Two interesting links have surfaced today. Firstly, someone has worked out the effects of the housing benefit cuts, area by area. In Cambridge, the changes will result in a reduction of £25.32 per week. That's £113.94 less every month, an unmanageable sum for a pensioner, family on a low income or unemployed person to find elsewhere.
The Guardian continues to cover the story of housing benefits cuts, and the government's response continues to be scandalously offhand. The Department of Work and Pensions stated,
'What these reforms mean is that people receiving housing benefit may not be able to live in expensive city centres, but the same applies to most working families who do not receive benefit'.
That's a vast understatement. Currently most people are priced out of city centres; these reforms will price people receiving housing benefit out of the entire South-East of the country.

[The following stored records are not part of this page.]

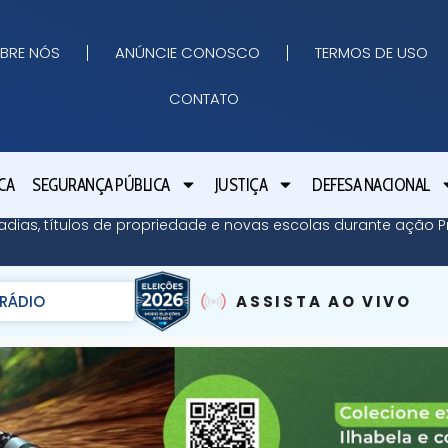
BRE NÓS
ANÚNCIE CONOSCO
TERMOS DE USO
CONTATO
CA
SEGURANÇA PÚBLICA
JUSTIÇA
DEFESA NACIONAL
adias, títulos de propriedade e novas escolas durante ação Pr
RÁDIO
ASSISTA AO VIVO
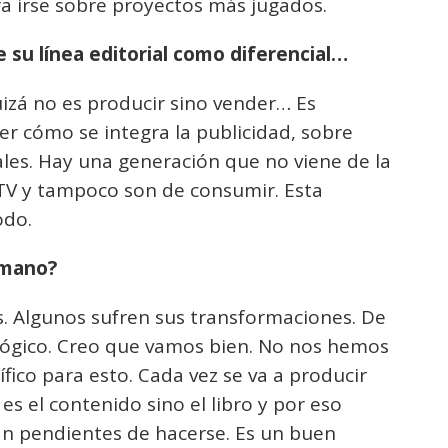
a irse sobre proyectos más jugados.
 su línea editorial como diferencial…
quizá no es producir sino vender… Es
er cómo se integra la publicidad, sobre
les. Hay una generación que no viene de la
o TV y tampoco son de consumir. Esta
odo.
 mano?
 Algunos sufren sus transformaciones. De
 lógico. Creo que vamos bien. No nos hemos
ico para esto. Cada vez se va a producir
es el contenido sino el libro y por eso
tán pendientes de hacerse. Es un buen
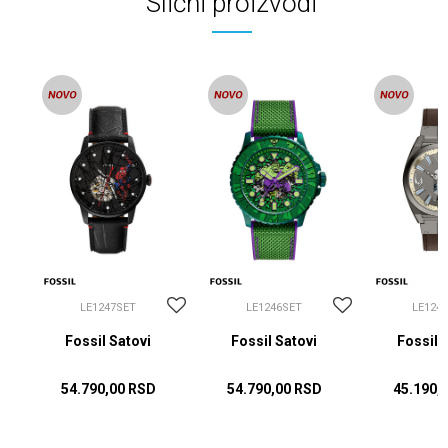
Slični proizvodi
LE1247SET
LE1246SET
LE124
Fossil Satovi
Fossil Satovi
Fossil 
54.790,00
RSD
54.790,00
RSD
45.190,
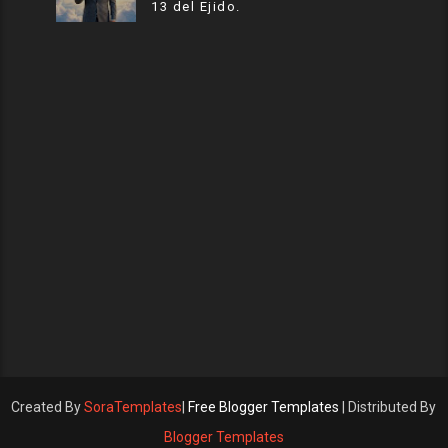
13 del Ejido.
Created By
SoraTemplates
|
Free Blogger Templates
| Distributed By
Blogger Templates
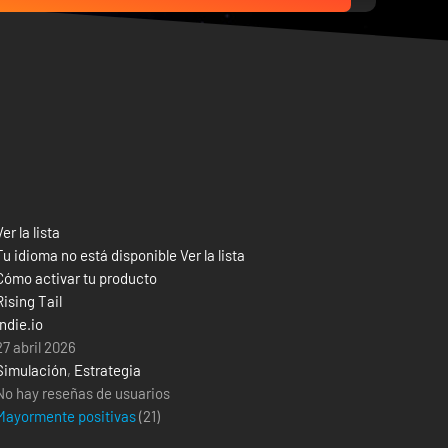
Ver la lista
Tu idioma no está disponible Ver la lista
Cómo activar tu producto
Rising Tail
indie.io
27 abril 2026
Simulación
,
Estrategia
No hay reseñas de usuarios
Mayormente positivas
(
21
)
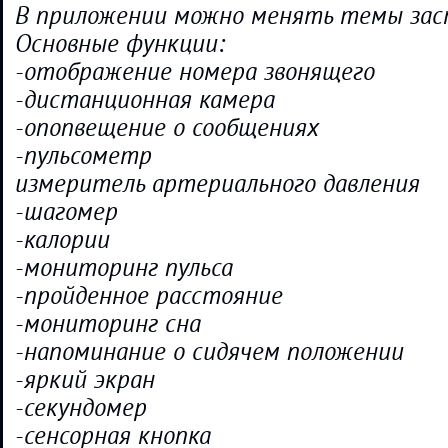
В приложении можно менять темы зас
Основные функции:
-отображение номера звонящего
-дистанционная камера
-опопвещение о сообщениях
-пульсометр
измеритель артериального давления
-шагомер
-калории
-мониторинг пульса
-пройденное расстояние
-мониторинг сна
-напоминание о сидячем положении
-яркий экран
-секундомер
-сенсорная кнопка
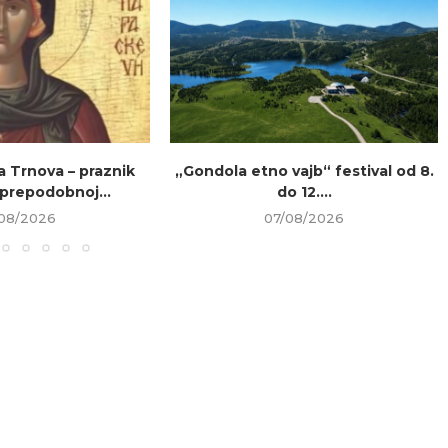
a Trnova – praznik
„Gondola etno vajb“ festival od 8.
prepodobnoj...
do 12....
08/2026
07/08/2026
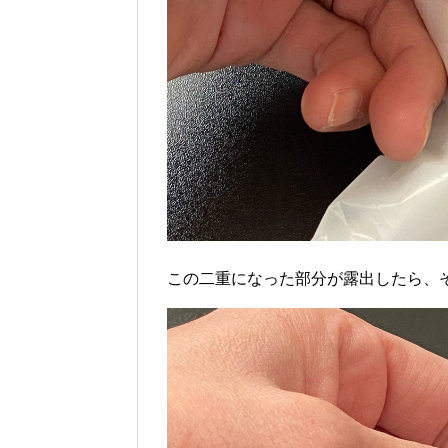
この二重になった部分が露出したら、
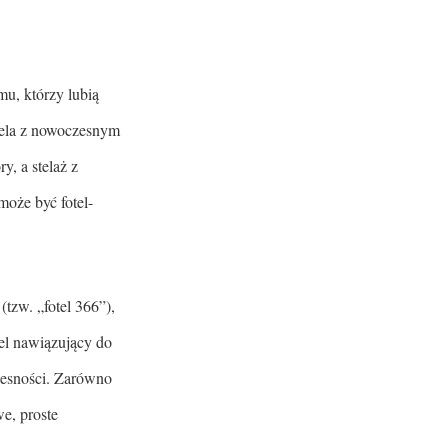
mu, którzy lubią
tela z nowoczesnym
, a stelaż z
oże być fotel-
tzw. „fotel 366”),
el nawiązujący do
zesności. Zarówno
e, proste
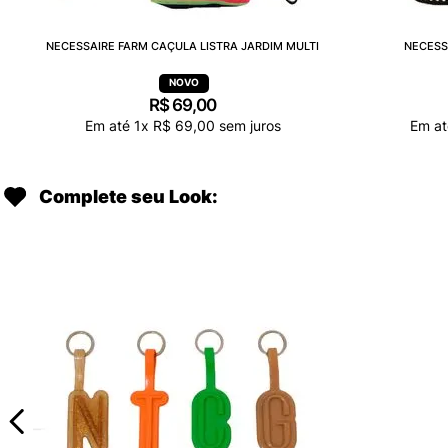
NECESSAIRE FARM CAÇULA LISTRA JARDIM MULTI
NECESS
R$
69
,
00
Em até
1
x
R$
69
,
00
sem juros
Em a
Complete seu Look:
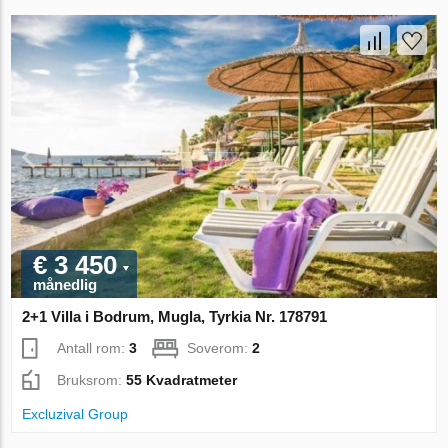
€ 3 450
månedlig
2+1 Villa i Bodrum, Mugla, Tyrkia Nr. 178791
Antall rom:
3
Soverom:
2
Bruksrom:
55 Kvadratmeter
Excluzival Group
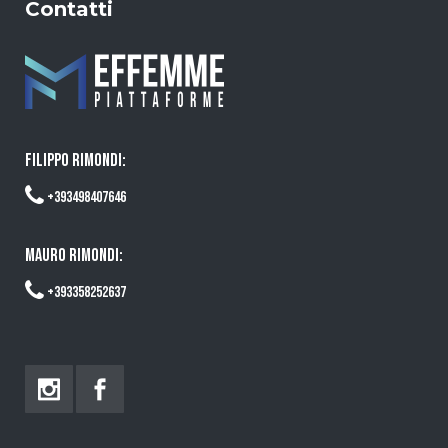
Contatti
FILIPPO RIMONDI:
+393498407646
MAURO RIMONDI:
+393358252637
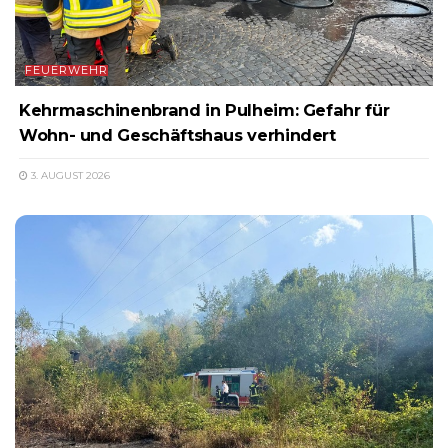
FEUERWEHR
Kehrmaschinenbrand in Pulheim: Gefahr für
Wohn- und Geschäftshaus verhindert
3. AUGUST 2026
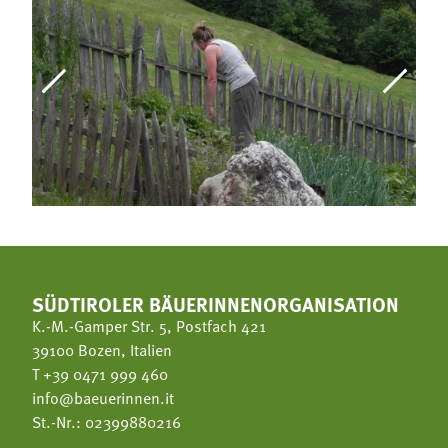
SÜDTIROLER BÄUERINNENORGANISATION
K.-M.-Gamper Str. 5, Postfach 421
39100 Bozen, Italien
T
+39 0471 999 460
info@baeuerinnen.it
St.-Nr.: 02399880216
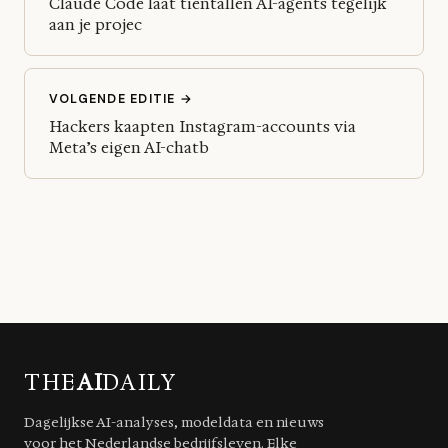
Claude Code laat tientallen AI-agents tegelijk
aan je projec
VOLGENDE EDITIE →
Hackers kaapten Instagram-accounts via
Meta’s eigen AI-chatb
THE
AI
DAILY
Dagelijkse AI-analyses, modeldata en nieuws
voor het Nederlandse bedrijfsleven. Elke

The other link is a somewhat surreal interview with Eric Pickles, minister for Communities and Local Government.
For your convenience, I have extracted Mr. Pickles' choice quotes below:
'This building was the Balkans until I arrived.'
'...if we let the system take over before we stop in any way, then the cigar-chomping Commies take over again. The cigar-chomping Commies are not going to take over on my watch.'
'Basically, I'm not mad keen on reports longer than two pages because after that most things are just word processing.'
'You cannot see things in shades of grey. Labour is wrong, the Lib Dems are wrong, we are right.'
'I see myself as a diamond geezer.'
This man is in control of a multibillion pound departmental budget, and the future of local government is in his hands. Words actually fail me.
Sounds like the Government Department who told me that I was suffering from a genetic disorder because a sweetener, Aspartame, in so many products today, was giving me bad migraines!